I want to download a bunch of files named with ISO-8601 dates. Is there a simple way to do this using bash+GNU coreutils? (Or some trick to make wget/curl to generate the list automatically, but I find that unlikely)
Similar to this question, but not restricted to weekdays: How to generate a range of nonweekend dates using tools available in bash?.
I guess that there is a simpler way to do it without that restriction.

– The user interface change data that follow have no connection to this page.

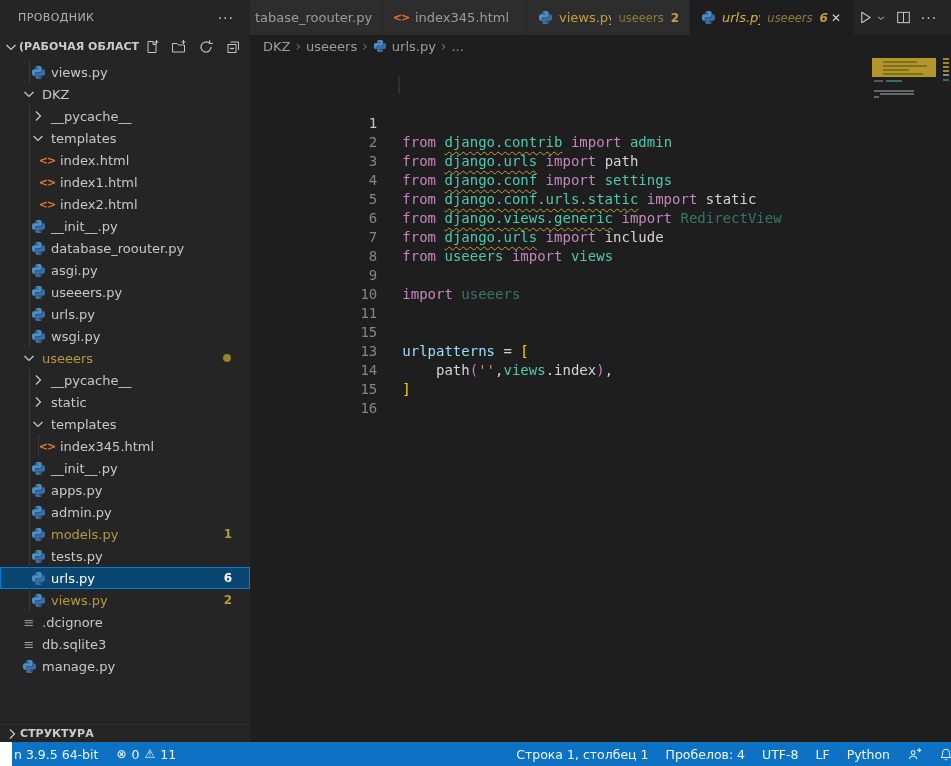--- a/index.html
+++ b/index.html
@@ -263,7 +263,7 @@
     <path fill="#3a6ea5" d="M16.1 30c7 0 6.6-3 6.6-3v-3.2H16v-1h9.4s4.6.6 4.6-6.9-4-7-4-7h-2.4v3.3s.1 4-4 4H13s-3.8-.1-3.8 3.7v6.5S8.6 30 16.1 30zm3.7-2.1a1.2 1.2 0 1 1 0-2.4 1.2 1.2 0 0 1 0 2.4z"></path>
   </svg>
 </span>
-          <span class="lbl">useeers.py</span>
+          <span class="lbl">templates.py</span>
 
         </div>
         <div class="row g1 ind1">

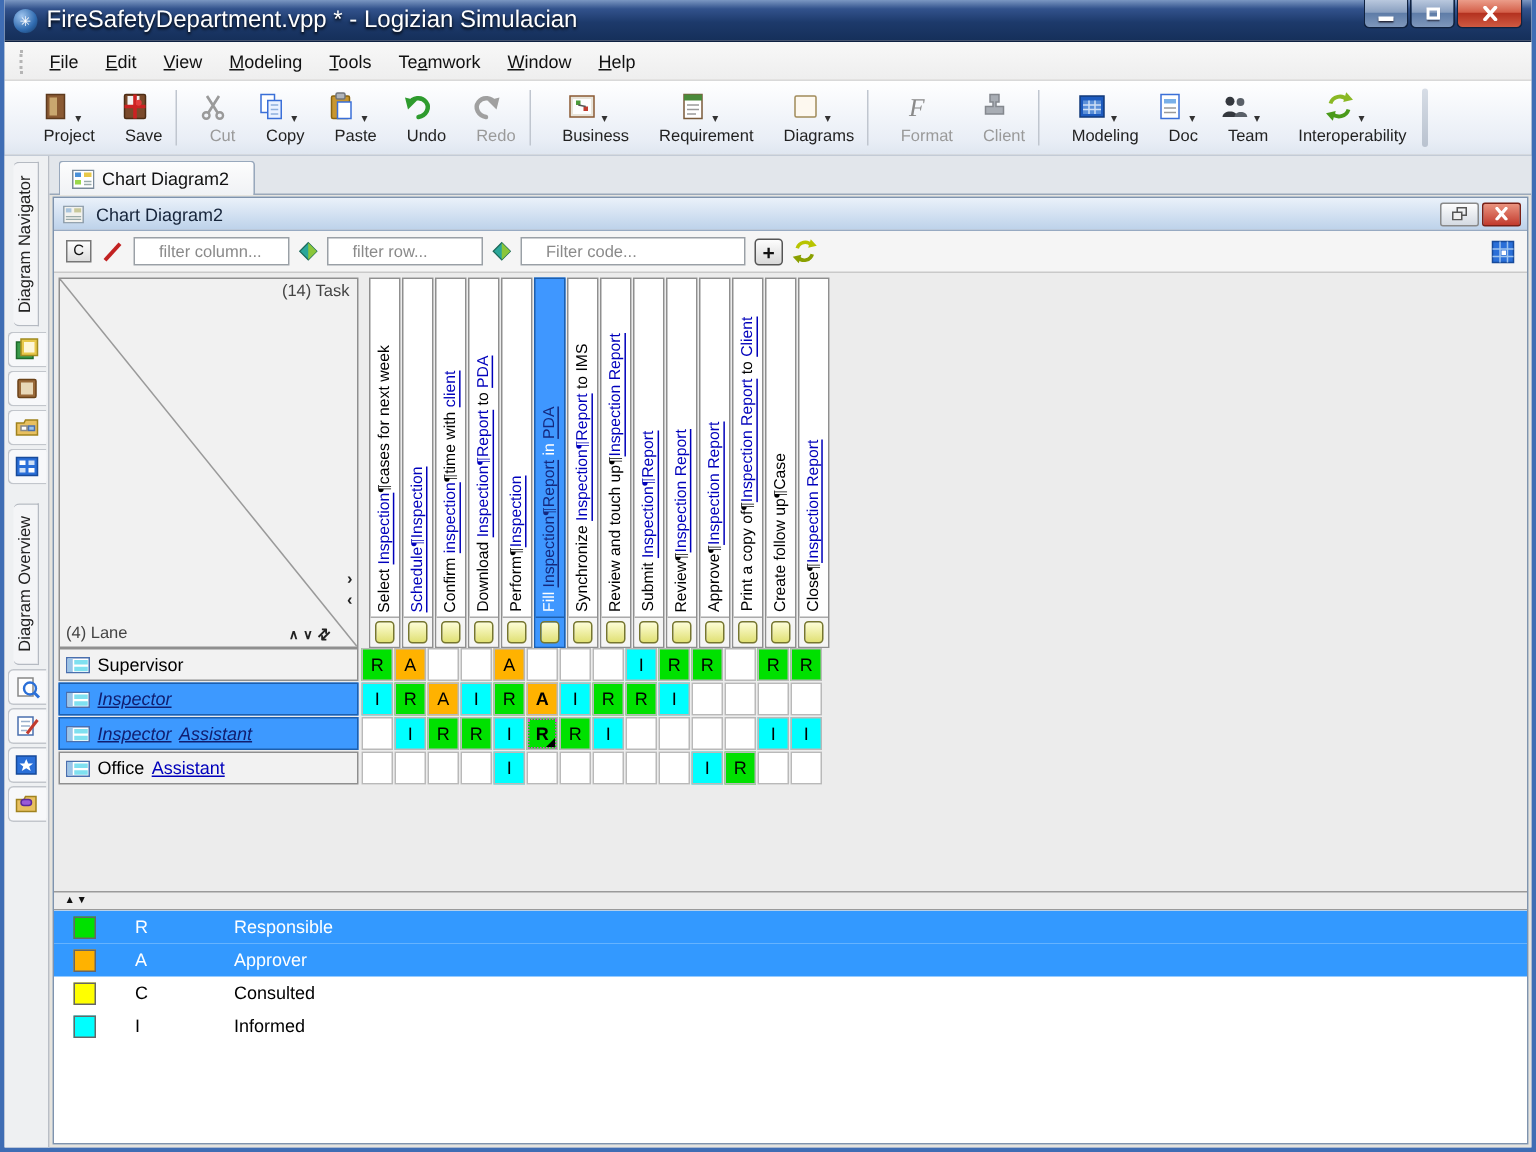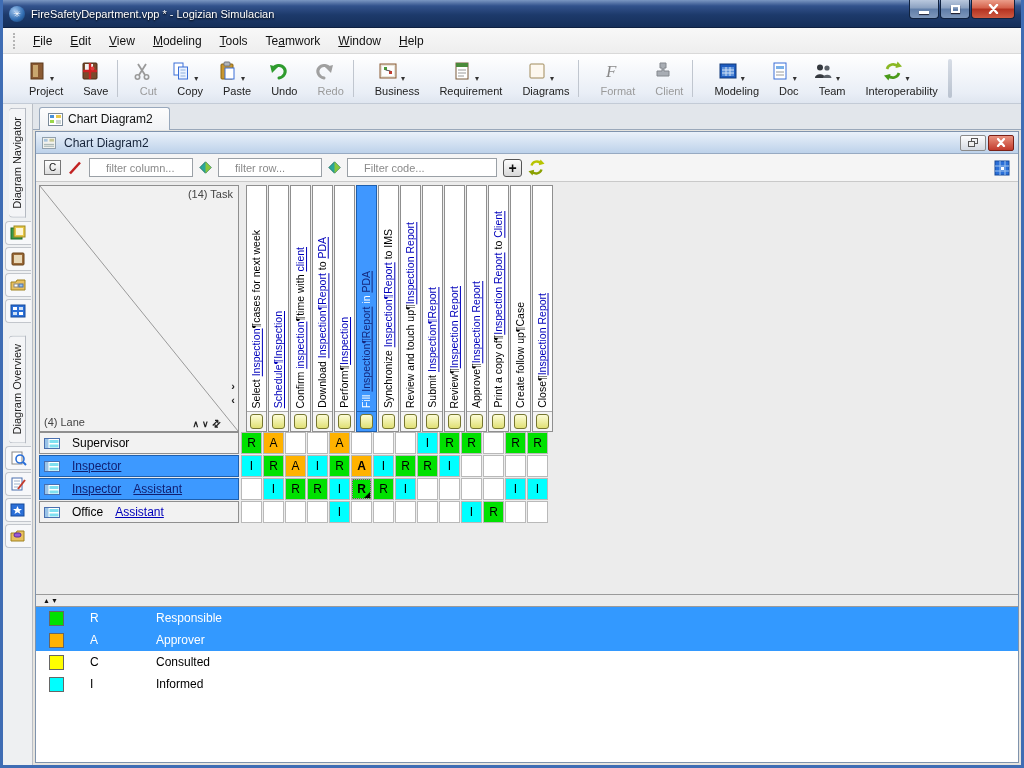--- a/index.html
+++ b/index.html
@@ -13,7 +13,7 @@
   .app-icon{width:16px;height:16px;border-radius:50%;
     background:radial-gradient(circle at 35% 30%,#9ec4ee,#2f6bb0 60%,#16365e);
     display:flex;align-items:center;justify-content:center;color:#fff;font-size:9px;flex:0 0 16px;}
-  .title-text{font-size:11px;text-shadow:0 1px 2px #000;}
+  .title-text{font-size:16px;text-shadow:0 1px 2px #000;}
   .winbtns{position:absolute;right:6px;top:0;display:flex;}
   .wbtn{height:19px;border:1px solid #10223f;border-top:none;border-radius:0 0 4px 4px;
     display:flex;align-items:center;justify-content:center;margin-left:1px;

Also related to How to generate date range for random data on bash, but not restricted to a single year.
If you have GNU date
, you could do use either a for
loop in any POSIX-compliant shell:
# with "for"
for i in {1..5}; do
echo $(date -I -d "2014-06-28 +$i days")
done
or an until
loop, this time using Bash's extended test [[
:
# with "until"
d="2014-06-29"
until [[ $d > 2014-07-03 ]]; do
echo "$d"
d=$(date -I -d "$d + 1 day")
done
Note that non-ancient versions of sh
will also do lexicographical comparison if you change the condition to [ "$d" \> 2014-07-03 ]
.
Output from either of those loops:
2014-06-29
2014-06-30
2014-07-01
2014-07-02
2014-07-03
For a more portable way to do the same thing, you could use a Perl script:
use strict;
use warnings;
use Time::Piece;
use Time::Seconds;
use File::Fetch;
my ($t, $end) = map { Time::Piece->strptime($_, "%Y-%m-%d") } @ARGV;
while ($t <= $end) {
my $url = "http://www.example.com/" . $t->strftime("%F") . ".log";
my $ff = File::Fetch->new( uri => $url );
my $where = $ff->fetch( to => '.' ); # download to current directory
$t += ONE_DAY;
}
Time::Piece, Time::Seconds and File::Fetch are all core modules. Use it like perl wget.pl 2014-06-29 2014-07-03
.
Using GNU date and bash:
start=2014-12-29
end=2015-01-03
while ! [[ $start > $end ]]; do
echo $start
start=$(date -d "$start + 1 day" +%F)
done
2014-12-29
2014-12-30
2014-12-31
2015-01-01
2015-01-02
2015-01-03
This is how I ended up doing it:
d=$(date -I);
while wget "http://www.example.com/$d.log"; do
d=$(date -I -d "$d - 1 day");
done
This tries to download all files from today's date until we get a 404.
I use this handy function to work with log files in the format yyyymmdd.log.gz:
function datelist { for dt in $(seq -w $1 $2) ; do date -d $dt +'%Y%m%d' 2>/dev/null ; done ; }
It accepts dates in the format yyyymmdd.